Item 5. Interest in Securities of the Issuer

(a) Mr. O'Connor currently owns directly and/or controls 882,353 shares
    representing 40.3% of the outstanding shares of Series A Preferred. Pursuant
    to the transaction which closed December 6, 2002 and the terms of the Share
    Subscription Agreement, the shareholders of the corporation will be asked to
    approve a provision in the Agreement which provides for the conversion of
    the Series A Preferred shares into common stock. The conversion price would
    equal the original purchase price of $1.70 per share. Should the
    shareholders approve this provision the conversion would be automatic and
    immediate. The Annual Meeting of the shareholders is scheduled for February
    28, 2003; therefore, it is possible that these preferred shares may be
    convertible into common shares within 60 days. Upon approval and conversion,
    Mr. O'Connor would own directly and/or control through his relationship with
    the St. James Trust 19.3% of the assumed number of post-conversion
    outstanding shares of common stock.

(b) Following the conversion into common stock, Mr. O'Connor would have the sole
    power to vote or to dispose of 132,353 shares of common stock. Through his
    relationship with the St. James Trust, Mr.

                                       4



    O'Connor would have a shared power to direct the vote and disposition of
    750,000 shares of common stock.

(c) As described in paragraph (a) above Mr. O'Connor and the issuer closed a
    transaction on December 6, 2002, in which Mr. O'Connor purchased directly
    132,353 shares of Series A Preferred stock for a price of $1.70. As part of
    the same transaction The Saint James Trust, for which Mr. O'Connor is an
    advisor, purchased through an assignment from Mr. O'Connor 750,000 shares of
    Series A Preferred stock for a price of $1.70. These shares of Preferred
    stock are convertible into common only upon shareholder approval.

(d) No other persons than those identified in this filing have the right to
    receive or direct the receipt of dividends or the proceeds for the sale of
    these securities.

(e) N/A


Item 6. Contracts, Arrangements, Understandings or Relationships with Respect to
Securities of the Issuer

                  N/A

Item 7. Material to Be Filed as Exhibits

        Exhibit I    Share Subscription Agreement

        Exhibit II   Amendment to Share Subscription Agreement

        Exhibit III  Assignment and Assumption Agreement between the Registrant,
                     Sean O'Connor and The St. James Trust.




Signature

        After reasonable inquiry and to the best of my knowledge and belief, I
certify that the information set forth in this statement is true, complete and
correct.

Date:   January 10, 2003

Signature: /s/Sean M. O'Connor

Name/Title: Sean M. O'Connor/Chief Executive Officer

        The original statement shall be signed by each person on whose behalf
the statement is filed or his authorized representative. If the statement is
signed on behalf of a person by his authorized representative (other than an
executive officer or general partner of the filing person), evidence of the
representative's authority to sign on behalf of such person shall be filed with
the statement: provided, however, that a power of attorney for this purpose
which is already on file with the Commission may be incorporated by reference.

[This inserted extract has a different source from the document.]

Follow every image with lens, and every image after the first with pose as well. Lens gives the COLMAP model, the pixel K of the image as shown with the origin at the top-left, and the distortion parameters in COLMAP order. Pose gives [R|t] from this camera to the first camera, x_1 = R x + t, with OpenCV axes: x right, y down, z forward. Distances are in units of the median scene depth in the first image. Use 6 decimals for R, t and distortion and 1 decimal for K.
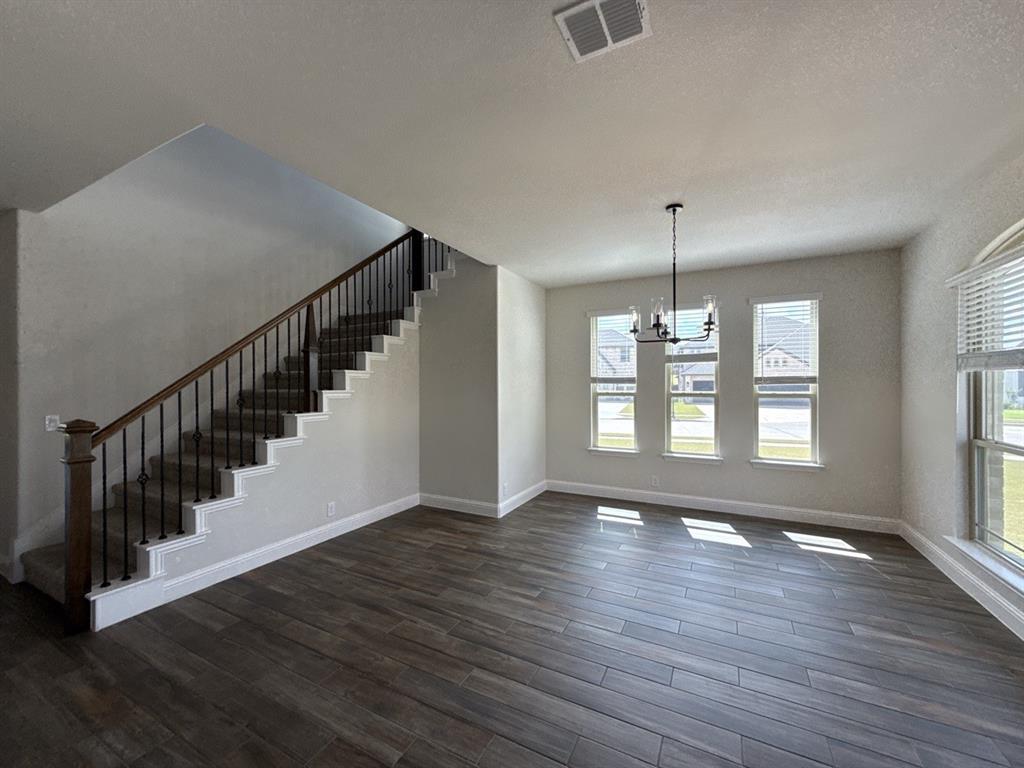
lens RADIAL K [[407.5, 0, 511.2], [0, 407.5, 380.4], [0, 0, 1]] dist [-0.001251, 0.000439]
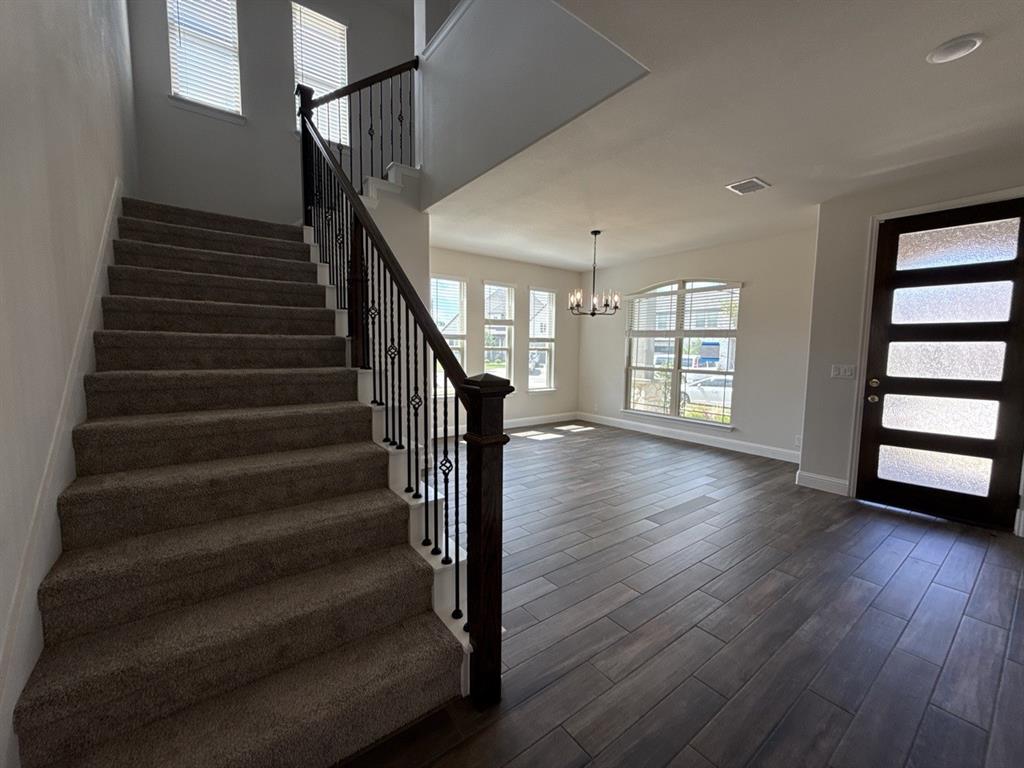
lens RADIAL K [[407.5, 0, 511.3], [0, 407.5, 383.0], [0, 0, 1]] dist [-0.001251, 0.000439]
pose [[0.444505, -0.071414, 0.892925, -1.022641], [-0.019783, 0.995791, 0.089489, 0.032405], [-0.895558, -0.057443, 0.441222, 0.448479]]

                                       5



The name and any title of each person who signs the statement shall be typed or
printed beneath his signature.

Attention: Intentional misstatements or omissions of fact constitute Federal
criminal violations (See IS U.S.C. 1001)

                                       6







                                 Exhibit Index

Exhibit Number              Exhibit Description


1                           Share Subscription Agreement

2                           Amendment to Share Subscription Agreement

3                           Assignment and Assumption Agreement between the
                            Registrant, Sean O'Connor and The St. James Trust.